Afdelingschef Leo van Veen van de politie Dinkelland noemt het een voordeel dat de tochten hoofdzakelijk op zondagmorgen zijn. ‘Dan is het in het algemeen rustig op de weg. We zijn als politie nauwelijks betrokken bij deze tochten. Af en toe is er een ongevalletje en een enkele keer een klacht, maar daar houdt het dan ook mee op. Last hebben wij er niet van.’ De verenigingen die tochten organiseren dienen die aan te vragen bij gebiedsbeheerders als Staatsbosbeheer, Natuurmonumenten, Landschap Overijssel of bij particuliere eigenaren zoals in een deel van Het Lutterzand. Volgens boswachter Roel Korbee van Staatsbosbeheer verloopt dat overleg doorgaans prima. ‘We hebben een goed contact met de verenigingen. Nieuwe routes worden zorgvuldig doorgesproken, het is al met al een beetje geven en nemen. Je kunt namelijk niet meer om die grote groep mountainbikers heen. Als men zich houdt aan de regels staan wij verenigingen bij wijze van uitzondering eenmalig ook een lusje over een wandelpad toe. Aan de andere kant: als het weer slechts is en zo’n pad nat moet men over de brede zandweg.’
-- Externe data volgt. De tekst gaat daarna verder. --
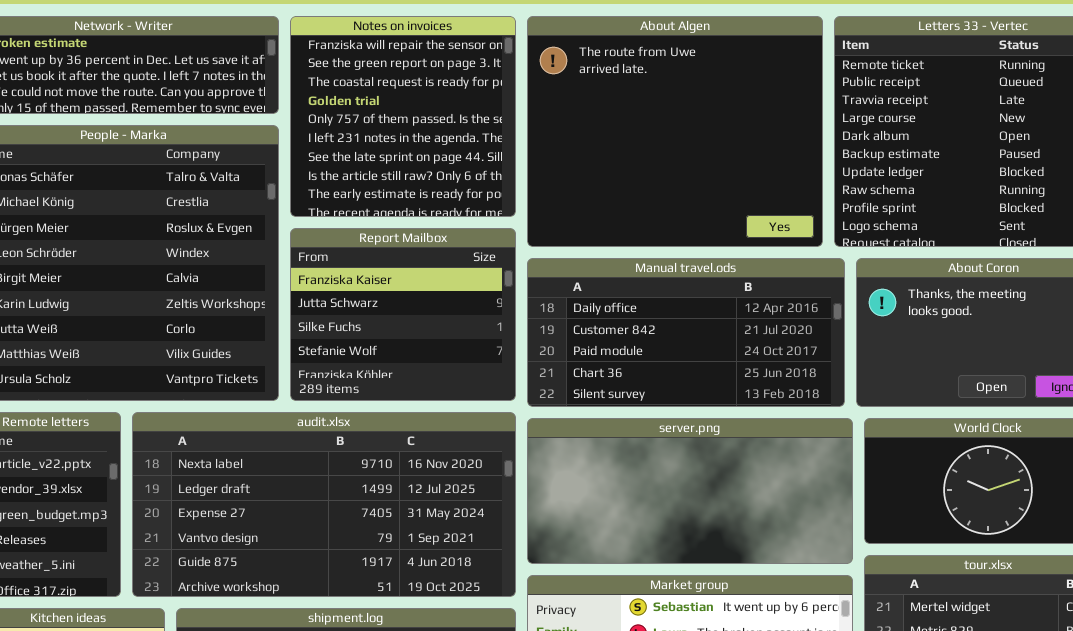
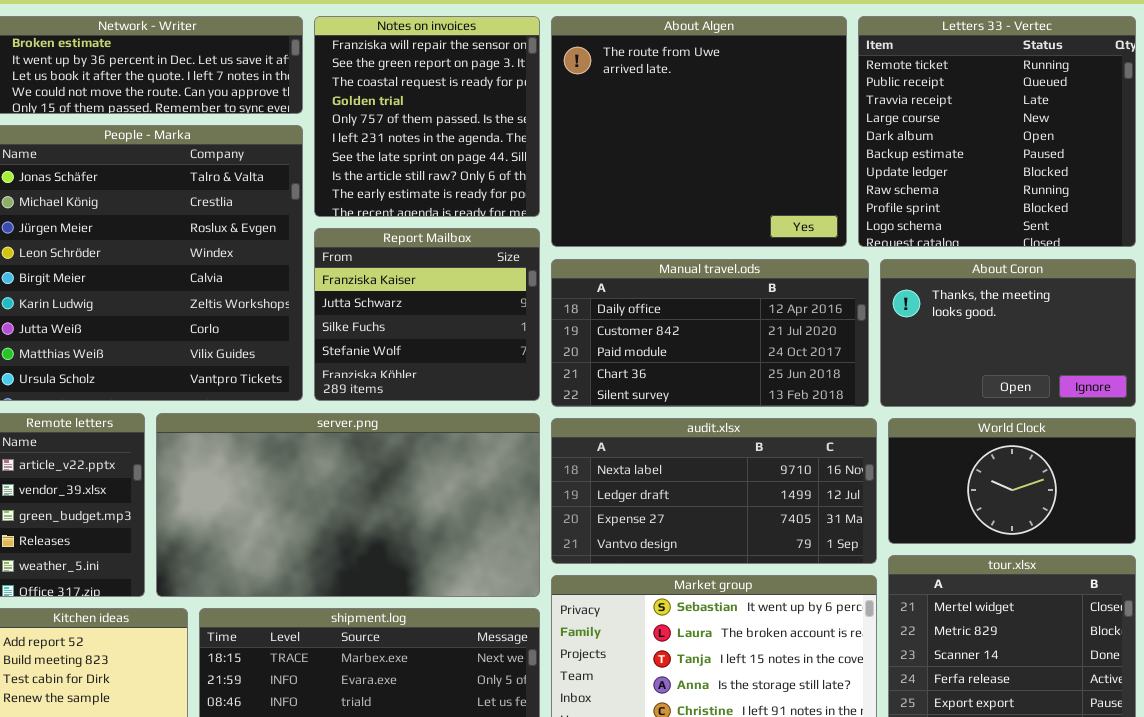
audit.xlsx: [132,412,516,597] -> [551,418,877,564], moved, resized
server.png: [527,418,853,564] -> [156,413,540,597], moved, resized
Noordkamp noemt als groot voordeel van het mountainbiken dat de deelnemers hun eigen tempo kunnen kiezen. ‘Doordat we een grote vereniging zijn kunnen wij zelfs clusters maken waarin de fietsers zo’n beetje dezelfde snelheid aanhouden. Dat kan de deelname aan een tocht extra aantrekkelijk maken.’ De Losserse Wieler Club zet voor een tocht doorgaans tachtig vrijwilligers in. Een van hun taken is de fietsers veilig over gevaarlijke oversteken te loodsen. ‘Waarbij’, legt Henk Noordkamp uit, ‘de fietsers worden tegengehouden en auto’s voorgaan. Wij mogen namelijk geen auto’s laten stoppen en terecht.’
Korbee constateert met de verenigingsmensen een toename in het aantal deelnemers aan de tochten. ‘Wij hebben op Springendal al tochten gehad met meer dan 800 deelnemers. Vroege wandelaars reageren wel eens geirriteerd. Maar dat voorkom je niet.’ De man van Staatsbosbeheer maakt dus geen probleem van de georganiseerde ritten waarvan er in deze contreinen ook komend weekeinde weer een is. Daarentegen treedt de boswachter krachtig op als individuele mountainbikers of kleine groepjes de regels in de natuurgebieden aan hun laars lappen. ‘Dan schrijf ik een proces-verbaal uit en weet men tenminste precies waar men aan toe is.’